# cures for artist block



## Journey (Oct 13, 2008)

I love drawing but lately I haven't been able to draw a thing for myself. I'll work hard on a project all day sunday and then when Monday come and I'm like yay I finally have free time to myself. I start off with all these Ideas of things I would like to do so I pull out my sketch book. And as soon as I open it my mind goes completely blank. I wanted to know if any of you have sujestions for beating artist block?


----------



## GatodeCafe (Oct 13, 2008)

I like to keep a list of inspirations, I always think of stuff on the bus, in the middle of class, etc... And if I don't make a note, I forget it half the time. It's a good solution for the classic artist's conundrum of inspiration at all the wrong times. lol


----------



## Meze (Oct 13, 2008)

If I can't get the creative juices flowing on my own, I'll check out 101 Projects for Artists and Illustrators. It has a lot of suggestions for things to draw.


----------



## lawsuite (Oct 14, 2008)

Listen to music that inspires you, that helps.

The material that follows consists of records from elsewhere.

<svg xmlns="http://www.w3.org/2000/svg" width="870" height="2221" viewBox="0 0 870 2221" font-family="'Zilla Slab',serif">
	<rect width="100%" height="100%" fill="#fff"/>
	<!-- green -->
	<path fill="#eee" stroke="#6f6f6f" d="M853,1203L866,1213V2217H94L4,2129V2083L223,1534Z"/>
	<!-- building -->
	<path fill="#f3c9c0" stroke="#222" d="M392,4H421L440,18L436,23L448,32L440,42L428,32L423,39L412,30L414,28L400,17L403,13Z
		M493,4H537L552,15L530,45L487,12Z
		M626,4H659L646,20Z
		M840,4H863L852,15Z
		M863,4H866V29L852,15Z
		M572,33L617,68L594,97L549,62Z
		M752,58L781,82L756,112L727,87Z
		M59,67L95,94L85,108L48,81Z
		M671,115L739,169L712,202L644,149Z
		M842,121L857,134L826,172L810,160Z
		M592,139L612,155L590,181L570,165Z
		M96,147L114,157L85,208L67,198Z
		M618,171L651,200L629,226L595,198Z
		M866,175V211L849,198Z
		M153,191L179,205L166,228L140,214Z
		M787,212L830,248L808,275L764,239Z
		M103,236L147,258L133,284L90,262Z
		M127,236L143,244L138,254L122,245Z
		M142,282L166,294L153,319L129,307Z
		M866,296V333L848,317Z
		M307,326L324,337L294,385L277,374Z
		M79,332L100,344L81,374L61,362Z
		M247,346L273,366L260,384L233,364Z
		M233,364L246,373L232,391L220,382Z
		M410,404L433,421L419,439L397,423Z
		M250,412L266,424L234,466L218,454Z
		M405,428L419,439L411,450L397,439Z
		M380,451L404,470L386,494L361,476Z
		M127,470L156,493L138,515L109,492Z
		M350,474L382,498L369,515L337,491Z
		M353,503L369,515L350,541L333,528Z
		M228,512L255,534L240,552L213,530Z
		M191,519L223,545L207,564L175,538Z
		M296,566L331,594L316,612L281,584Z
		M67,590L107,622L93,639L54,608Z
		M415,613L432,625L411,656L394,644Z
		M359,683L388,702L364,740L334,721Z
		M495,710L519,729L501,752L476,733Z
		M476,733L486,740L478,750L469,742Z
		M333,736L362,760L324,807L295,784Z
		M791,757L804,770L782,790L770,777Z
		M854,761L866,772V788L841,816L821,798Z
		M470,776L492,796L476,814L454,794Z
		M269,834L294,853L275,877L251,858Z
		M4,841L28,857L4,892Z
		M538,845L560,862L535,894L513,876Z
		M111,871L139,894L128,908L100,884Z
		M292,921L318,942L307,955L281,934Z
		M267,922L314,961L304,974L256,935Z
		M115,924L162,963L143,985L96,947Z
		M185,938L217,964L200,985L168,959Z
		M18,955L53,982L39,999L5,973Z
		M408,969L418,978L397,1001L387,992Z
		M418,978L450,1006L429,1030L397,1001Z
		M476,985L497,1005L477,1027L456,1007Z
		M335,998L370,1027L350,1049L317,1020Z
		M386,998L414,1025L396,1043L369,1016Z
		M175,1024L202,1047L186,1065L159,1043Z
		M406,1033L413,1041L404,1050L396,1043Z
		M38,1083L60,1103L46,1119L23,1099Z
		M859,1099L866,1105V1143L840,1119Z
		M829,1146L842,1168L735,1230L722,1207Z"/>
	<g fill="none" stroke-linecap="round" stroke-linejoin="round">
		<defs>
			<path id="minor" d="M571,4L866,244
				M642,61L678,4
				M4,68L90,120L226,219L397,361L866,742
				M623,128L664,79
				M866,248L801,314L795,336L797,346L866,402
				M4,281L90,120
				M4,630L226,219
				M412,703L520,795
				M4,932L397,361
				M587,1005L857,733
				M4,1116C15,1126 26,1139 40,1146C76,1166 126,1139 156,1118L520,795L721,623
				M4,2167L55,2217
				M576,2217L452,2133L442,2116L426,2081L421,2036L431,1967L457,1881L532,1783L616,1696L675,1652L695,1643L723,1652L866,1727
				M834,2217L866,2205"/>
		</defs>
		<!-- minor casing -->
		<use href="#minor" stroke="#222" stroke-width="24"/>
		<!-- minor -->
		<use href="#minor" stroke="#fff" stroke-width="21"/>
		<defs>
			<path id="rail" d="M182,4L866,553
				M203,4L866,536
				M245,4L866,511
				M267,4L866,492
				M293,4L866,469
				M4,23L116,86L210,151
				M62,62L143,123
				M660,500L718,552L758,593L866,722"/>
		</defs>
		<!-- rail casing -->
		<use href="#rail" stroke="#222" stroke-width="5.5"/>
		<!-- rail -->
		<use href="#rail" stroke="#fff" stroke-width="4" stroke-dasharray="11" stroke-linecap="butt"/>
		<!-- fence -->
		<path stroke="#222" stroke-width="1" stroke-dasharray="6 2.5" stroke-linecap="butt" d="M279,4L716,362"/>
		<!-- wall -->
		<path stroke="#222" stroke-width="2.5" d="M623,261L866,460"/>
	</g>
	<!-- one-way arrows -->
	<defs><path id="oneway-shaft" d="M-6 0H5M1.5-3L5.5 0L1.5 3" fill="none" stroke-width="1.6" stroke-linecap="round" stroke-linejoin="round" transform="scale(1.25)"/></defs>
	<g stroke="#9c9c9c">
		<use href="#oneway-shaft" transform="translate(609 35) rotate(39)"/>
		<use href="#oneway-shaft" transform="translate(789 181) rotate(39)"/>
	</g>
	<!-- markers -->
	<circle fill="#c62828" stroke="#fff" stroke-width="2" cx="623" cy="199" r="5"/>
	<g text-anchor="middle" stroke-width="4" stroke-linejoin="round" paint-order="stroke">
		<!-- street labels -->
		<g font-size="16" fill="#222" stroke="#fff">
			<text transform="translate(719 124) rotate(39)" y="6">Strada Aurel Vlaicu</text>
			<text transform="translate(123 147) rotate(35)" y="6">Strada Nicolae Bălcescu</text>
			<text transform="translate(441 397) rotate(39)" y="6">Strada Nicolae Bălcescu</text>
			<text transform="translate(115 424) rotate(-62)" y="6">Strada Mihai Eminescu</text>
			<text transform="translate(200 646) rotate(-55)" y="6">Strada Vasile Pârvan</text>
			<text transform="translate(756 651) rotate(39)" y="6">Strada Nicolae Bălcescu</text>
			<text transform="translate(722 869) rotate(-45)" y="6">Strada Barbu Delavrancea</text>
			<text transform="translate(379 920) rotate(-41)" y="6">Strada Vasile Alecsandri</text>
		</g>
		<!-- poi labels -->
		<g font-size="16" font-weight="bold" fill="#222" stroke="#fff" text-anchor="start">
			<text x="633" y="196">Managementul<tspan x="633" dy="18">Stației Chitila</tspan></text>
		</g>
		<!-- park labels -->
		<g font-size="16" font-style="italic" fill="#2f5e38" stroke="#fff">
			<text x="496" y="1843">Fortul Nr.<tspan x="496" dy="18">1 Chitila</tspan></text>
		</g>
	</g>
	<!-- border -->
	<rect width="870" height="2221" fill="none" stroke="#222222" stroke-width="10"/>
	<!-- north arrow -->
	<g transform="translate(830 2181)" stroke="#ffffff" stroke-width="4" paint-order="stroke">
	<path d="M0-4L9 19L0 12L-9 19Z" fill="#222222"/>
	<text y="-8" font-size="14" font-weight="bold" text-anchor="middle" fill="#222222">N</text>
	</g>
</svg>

My personal favourite is using a medium that's fairly different from what you usually do. I don't know if it'll work for you, but when I don't have ideas for drawing, I start sculpting and suddenly I have plenty of ideas/motivation, then when my sculpting ideas run dry, I go back to drawing for a while.

If you only work in one medium, you could also try taking a request or two, draw someone else's characters for a bit.


----------



## ClosetMonster (Oct 14, 2008)

Oddly enough...mowing the yard.

It's a mindless activity, that I can listen to my Ipod fairly uninterupted, and let my mind wander.  You'll be surprised what wanders back with it.


----------



## Arshes Nei (Oct 14, 2008)

I don't have art block, but then again I read the Art & Fear book I recommended in the "Message of Inspiration" thread in the tutorials section


----------



## Dreamaria (Oct 20, 2008)

Look through an art history book. I always keep mine handy for that reason...

Or

- watch your favorite movie
- Listen to music you haven't listened to in a while (put your mp3 player on shuffle)
- Look at other artist's work


----------



## Alan Blutmond (Oct 21, 2008)

I turn on some anime put my zune on and zone out. I don't consciously know what I am drawing till I'm done. Try zoning out it works for me


----------



## yoka_neko (Oct 21, 2008)

it depends what you do as an artist.
for me being into animation, i watch stuff like spirited away and tom & jerry to encourage me.
sometimes if you want to draw THAT mch, the pressure will leave your mind blank..its about letting your mind be free, i hope you get your thought back soon


----------



## Beeboi (Oct 25, 2008)

Watch Hayao Miazaki's "Spirited Away".  I also like taking walks in the wetlands park near my house; ducks are an interesting thing to inspire you.  

Try watching FA's homepage and refresh it every minute or so - You may snipe something that really insipres you.


----------



## dragonofdarkness13 (Nov 4, 2008)

actually ... I've never gotten art block ... instead I get SO MANY ideas I haven't a clue where to start & I lose drive because I overwhelm myself


----------



## Hodina (Nov 5, 2008)

I think of a billion random words and see if any spark something.


----------



## Kangamutt (Nov 6, 2008)

Personally, I find being in places I'd rather not be in (like math class or church) actually forces my mind to distraction. And as an artist, my best distraction is drawing. I find myself doodling in a stream of consciousness mindset now. Try looking for anything absurd about life and make a cartoon about it. Like Hodina said, take random words outta the dictionary and illustrate them. If it's technique you want to improve, get on the bus, or go to Starbucks and draw people in their element. I suggest wearing sunglasses so your subjects don't catch you eyeing them. If anything, DO NOT FORCE YOURSELF. If it isn't in your heart to be doing it at them moment, just wait until it is. Forcing yourself only makes bad art. Period. And remember: artist's block doesn't last forever. Sometimes you just need a break from it.


----------



## WhiteHowl (Nov 6, 2008)

If you want immediate remedy, then I suggest that you take acid.

If you don't want to do things that'll ultimately lead to your demise, exercise for a bit. Run around your neighborhood and the ideas will eventually fly into your head like a swarm of locusts. If all else fails, sleep a little bit and dream.


----------



## dracothrope (Nov 6, 2008)

Write down your ideas in word form until you get the urge to draw again. Sometimes they just need to steep. 

I also find that putting yourself in a place where you don't have immediate access to drawing supplies, but _do_ have access to post-its and ballpoint pens gets me back to drawing like crazy. XD


----------